How the Buddy System Can Help You Earn a Degree

Brittney Williams and Sadie Leman have been classmates and coworkers for years. Having gone through undergrad studies to become nurses, they are now pursuing their family nurse practitioner (FNP) master’s and doctor of nursing practice (DNP) degrees simultaneously at Bradley. Many hospitals now require nurse practitioners to have a doctorate, so many students opt to do both programs at once.

Williams encouraged Leman to apply to Bradley at the same time she did. “I looked at other options but decided to go with Bradley because the program is shorter, and I heard good things about it,” said Leman.

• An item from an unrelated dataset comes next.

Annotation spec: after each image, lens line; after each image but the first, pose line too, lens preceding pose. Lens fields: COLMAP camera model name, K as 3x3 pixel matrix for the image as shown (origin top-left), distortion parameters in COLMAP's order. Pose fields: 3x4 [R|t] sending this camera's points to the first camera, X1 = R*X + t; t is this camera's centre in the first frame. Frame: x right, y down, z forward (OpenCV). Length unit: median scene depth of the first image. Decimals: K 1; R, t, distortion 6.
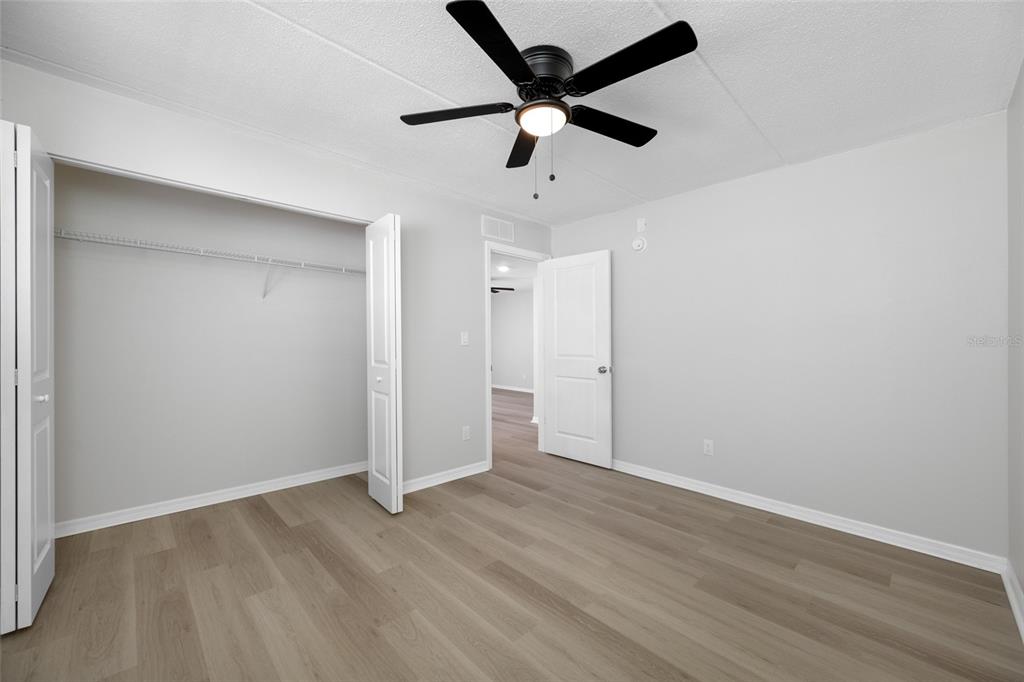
lens RADIAL K [[402.2, 0, 516.1], [0, 402.2, 342.1], [0, 0, 1]] dist [0.002488, 0.000158]
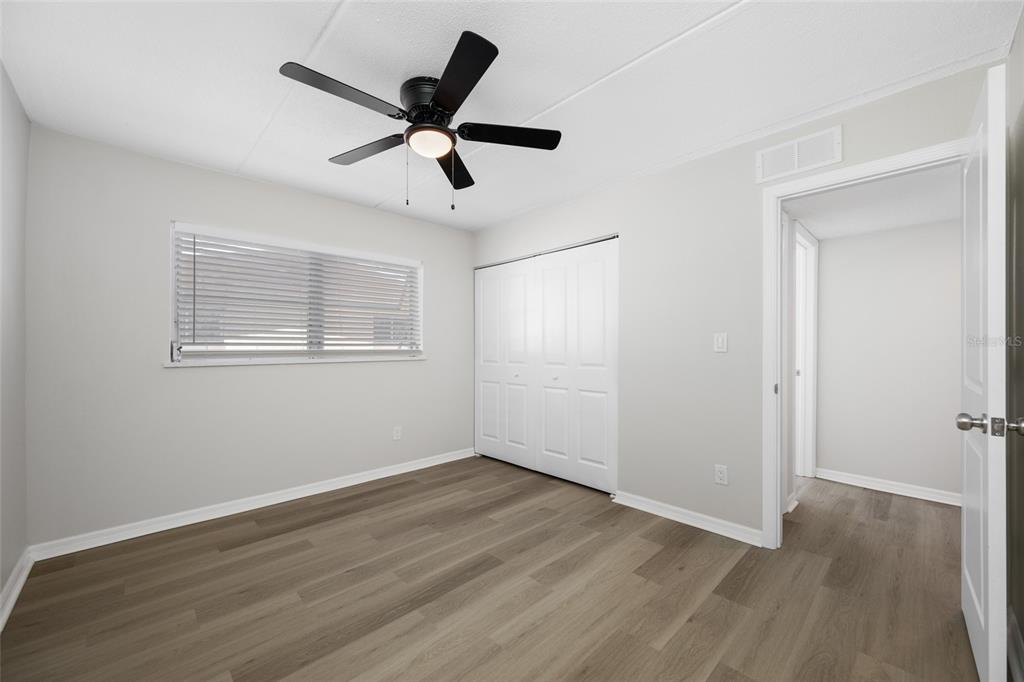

Compared to other FNP/DNP programs which can run five to six years, Bradley’s takes just under four years, with three 15-week semesters per year. The courses are online which was another major consideration, as both are working nurses.

“It’s more accommodating to my schedule and I really like the continuous three-semester vs. two semester program,” Williams noted. “There isn’t a lot of downtime between semesters which keeps my motivation high.”

She and Leman get together once a week to study and bounce ideas off each other. “The support is crucial because this is the hardest thing I’ve ever done,” Leman explained. Because they are based in Peoria and work for OSF, they have the home court advantage when it comes to their clinicals.

“My teacher works at OSF so he’s familiar with the organization and how it runs, so the personal guidance has helped me navigate the clinical setting,” Williams said.

For the DNP program, students are required to complete an intensive quality improvement project. As a practicing nurse, Williams experienced and witnessed nurse burnout during the COVID-19 pandemic, so she’s implementing a wellness tool for nurses to debrief and get to the root cause of the problem.

“COVID impacted nurses significantly and changed the nursing professional profoundly,” she said. “I want to help people get past this.”

Leman’s DNP project focuses on managing pain and anxiety for pediatric patients without using medication in an outpatient setting.

“I want to implement a plan for nurses to help kids manage their anxiety when they’re going in for routine vaccinations or lab draws—things that can be done without medications,” she said.

The friends will both graduate in 2024 and are grateful to have each other for support. As Williams said, “It’s helpful to have someone in the same boat.”